**Task prompt**
The expected answer is the complete listing, reproduced character for character.

**Data shown**
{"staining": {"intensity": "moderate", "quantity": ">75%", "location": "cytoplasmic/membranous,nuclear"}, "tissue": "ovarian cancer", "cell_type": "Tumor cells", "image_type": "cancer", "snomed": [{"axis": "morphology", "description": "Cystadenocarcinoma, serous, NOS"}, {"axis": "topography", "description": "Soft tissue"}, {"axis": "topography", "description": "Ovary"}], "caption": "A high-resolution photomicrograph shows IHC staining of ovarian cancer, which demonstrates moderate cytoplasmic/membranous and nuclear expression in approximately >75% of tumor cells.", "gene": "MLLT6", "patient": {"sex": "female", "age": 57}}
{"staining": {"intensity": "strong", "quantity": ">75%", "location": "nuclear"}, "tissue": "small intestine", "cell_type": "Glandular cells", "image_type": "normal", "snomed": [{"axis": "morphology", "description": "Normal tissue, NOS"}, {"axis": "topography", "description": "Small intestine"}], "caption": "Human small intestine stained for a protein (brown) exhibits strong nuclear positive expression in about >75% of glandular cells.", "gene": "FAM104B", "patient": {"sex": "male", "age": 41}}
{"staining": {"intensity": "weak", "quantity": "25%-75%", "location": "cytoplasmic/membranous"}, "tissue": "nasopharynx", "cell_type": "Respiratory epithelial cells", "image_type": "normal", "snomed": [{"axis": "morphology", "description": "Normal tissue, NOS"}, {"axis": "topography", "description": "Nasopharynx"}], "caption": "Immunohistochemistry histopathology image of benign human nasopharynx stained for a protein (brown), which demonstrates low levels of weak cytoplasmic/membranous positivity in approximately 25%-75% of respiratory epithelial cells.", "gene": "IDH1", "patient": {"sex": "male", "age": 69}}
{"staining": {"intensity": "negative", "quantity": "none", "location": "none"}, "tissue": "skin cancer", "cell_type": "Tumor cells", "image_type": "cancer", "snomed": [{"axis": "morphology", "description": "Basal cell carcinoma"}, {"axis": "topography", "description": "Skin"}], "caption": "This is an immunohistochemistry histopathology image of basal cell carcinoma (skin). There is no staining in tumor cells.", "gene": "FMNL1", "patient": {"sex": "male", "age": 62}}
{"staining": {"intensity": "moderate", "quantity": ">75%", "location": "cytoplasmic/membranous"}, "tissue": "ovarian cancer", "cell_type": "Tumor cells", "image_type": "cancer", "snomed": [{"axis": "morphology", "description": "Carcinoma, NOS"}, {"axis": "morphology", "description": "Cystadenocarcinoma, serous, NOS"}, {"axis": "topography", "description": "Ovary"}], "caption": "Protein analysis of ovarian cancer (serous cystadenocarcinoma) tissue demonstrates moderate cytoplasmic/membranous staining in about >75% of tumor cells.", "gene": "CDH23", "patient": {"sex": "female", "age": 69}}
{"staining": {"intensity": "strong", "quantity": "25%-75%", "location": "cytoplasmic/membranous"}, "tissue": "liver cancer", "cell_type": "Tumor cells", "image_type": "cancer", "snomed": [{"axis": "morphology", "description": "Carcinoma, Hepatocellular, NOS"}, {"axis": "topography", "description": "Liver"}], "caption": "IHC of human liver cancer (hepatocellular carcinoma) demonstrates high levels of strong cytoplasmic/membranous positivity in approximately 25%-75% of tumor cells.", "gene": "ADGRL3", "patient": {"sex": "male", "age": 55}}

**Answer for this exercise**
{"staining": {"intensity": "moderate", "quantity": ">75%", "location": "cytoplasmic/membranous,nuclear"}, "tissue": "ovarian cancer", "cell_type": "Tumor cells", "image_type": "cancer", "snomed": [{"axis": "morphology", "description": "Cystadenocarcinoma, serous, NOS"}, {"axis": "topography", "description": "Soft tissue"}, {"axis": "topography", "description": "Ovary"}], "caption": "A high-resolution photomicrograph shows IHC staining of ovarian cancer, which demonstrates moderate cytoplasmic/membranous and nuclear expression in approximately >75% of tumor cells.", "gene": "MLLT6", "patient": {"sex": "female", "age": 57}}
{"staining": {"intensity": "strong", "quantity": ">75%", "location": "nuclear"}, "tissue": "small intestine", "cell_type": "Glandular cells", "image_type": "normal", "snomed": [{"axis": "morphology", "description": "Normal tissue, NOS"}, {"axis": "topography", "description": "Small intestine"}], "caption": "Human small intestine stained for a protein (brown) exhibits strong nuclear positive expression in about >75% of glandular cells.", "gene": "FAM104B", "patient": {"sex": "male", "age": 41}}
{"staining": {"intensity": "weak", "quantity": "25%-75%", "location": "cytoplasmic/membranous"}, "tissue": "nasopharynx", "cell_type": "Respiratory epithelial cells", "image_type": "normal", "snomed": [{"axis": "morphology", "description": "Normal tissue, NOS"}, {"axis": "topography", "description": "Nasopharynx"}], "caption": "Immunohistochemistry histopathology image of benign human nasopharynx stained for a protein (brown), which demonstrates low levels of weak cytoplasmic/membranous positivity in approximately 25%-75% of respiratory epithelial cells.", "gene": "IDH1", "patient": {"sex": "male", "age": 69}}
{"staining": {"intensity": "negative", "quantity": "none", "location": "none"}, "tissue": "skin cancer", "cell_type": "Tumor cells", "image_type": "cancer", "snomed": [{"axis": "morphology", "description": "Basal cell carcinoma"}, {"axis": "topography", "description": "Skin"}], "caption": "This is an immunohistochemistry histopathology image of basal cell carcinoma (skin). There is no staining in tumor cells.", "gene": "FMNL1", "patient": {"sex": "male", "age": 62}}
{"staining": {"intensity": "moderate", "quantity": ">75%", "location": "cytoplasmic/membranous"}, "tissue": "ovarian cancer", "cell_type": "Tumor cells", "image_type": "cancer", "snomed": [{"axis": "morphology", "description": "Carcinoma, NOS"}, {"axis": "morphology", "description": "Cystadenocarcinoma, serous, NOS"}, {"axis": "topography", "description": "Ovary"}], "caption": "Protein analysis of ovarian cancer (serous cystadenocarcinoma) tissue demonstrates moderate cytoplasmic/membranous staining in about >75% of tumor cells.", "gene": "CDH23", "patient": {"sex": "female", "age": 69}}
{"staining": {"intensity": "strong", "quantity": "25%-75%", "location": "cytoplasmic/membranous"}, "tissue": "liver cancer", "cell_type": "Tumor cells", "image_type": "cancer", "snomed": [{"axis": "morphology", "description": "Carcinoma, Hepatocellular, NOS"}, {"axis": "topography", "description": "Liver"}], "caption": "IHC of human liver cancer (hepatocellular carcinoma) demonstrates high levels of strong cytoplasmic/membranous positivity in approximately 25%-75% of tumor cells.", "gene": "ADGRL3", "patient": {"sex": "male", "age": 55}}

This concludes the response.